● **EXERCISE DETAILS**: Which lines in the entries below contain the string "font"? Show each of them in full.

● **RECORDS SHOWN**:
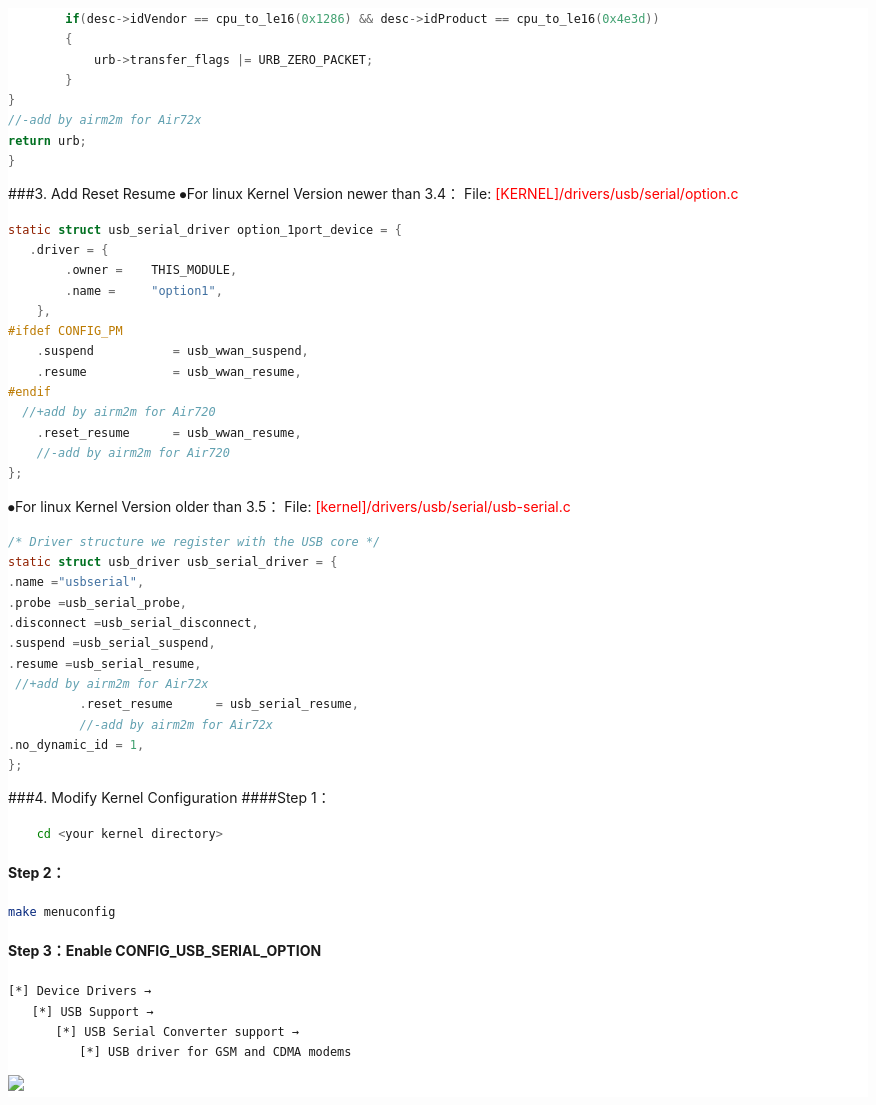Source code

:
 ```c
        if(desc->idVendor == cpu_to_le16(0x1286) && desc->idProduct == cpu_to_le16(0x4e3d))
        {
            urb->transfer_flags |= URB_ZERO_PACKET;
        }
}
//-add by airm2m for Air72x
return urb;
}
```
 ###3. Add Reset Resume
⦁For linux Kernel Version newer than 3.4：
File: <font color="red"> [KERNEL]/drivers/usb/serial/option.c</font>
```c
static struct usb_serial_driver option_1port_device = {
   .driver = {                                                                                                  
        .owner =    THIS_MODULE,
        .name =     "option1",
    },   
#ifdef CONFIG_PM
    .suspend           = usb_wwan_suspend,
    .resume            = usb_wwan_resume,
#endif
  //+add by airm2m for Air720
    .reset_resume      = usb_wwan_resume,
    //-add by airm2m for Air720
};
```
⦁For linux Kernel Version older than 3.5：
File: <font color="red"> [kernel]/drivers/usb/serial/usb-serial.c</font>
```c
/* Driver structure we register with the USB core */
static struct usb_driver usb_serial_driver = {
.name ="usbserial",
.probe =usb_serial_probe,
.disconnect =usb_serial_disconnect,
.suspend =usb_serial_suspend,
.resume =usb_serial_resume,
 //+add by airm2m for Air72x
          .reset_resume      = usb_serial_resume,
          //-add by airm2m for Air72x
.no_dynamic_id = 1,
};
```
###4. Modify Kernel Configuration
####Step 1：
```bash
    cd <your kernel directory>
```
####    Step 2：
   ```bash
 make menuconfig
```
####    Step 3：Enable CONFIG_USB_SERIAL_OPTION
```bash
[*] Device Drivers →
　　[*] USB Support →
　　　　[*] USB Serial Converter support →
　　　　　　[*] USB driver for GSM and CDMA modems
```
![](http://oldask.openluat.com/image/show/attachments-2018-09-UvLI6qjo5b8b7c3fabe04.png)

● **EXERCISE RESULT**:
File: <font color="red"> [KERNEL]/drivers/usb/serial/option.c</font>
File: <font color="red"> [kernel]/drivers/usb/serial/usb-serial.c</font>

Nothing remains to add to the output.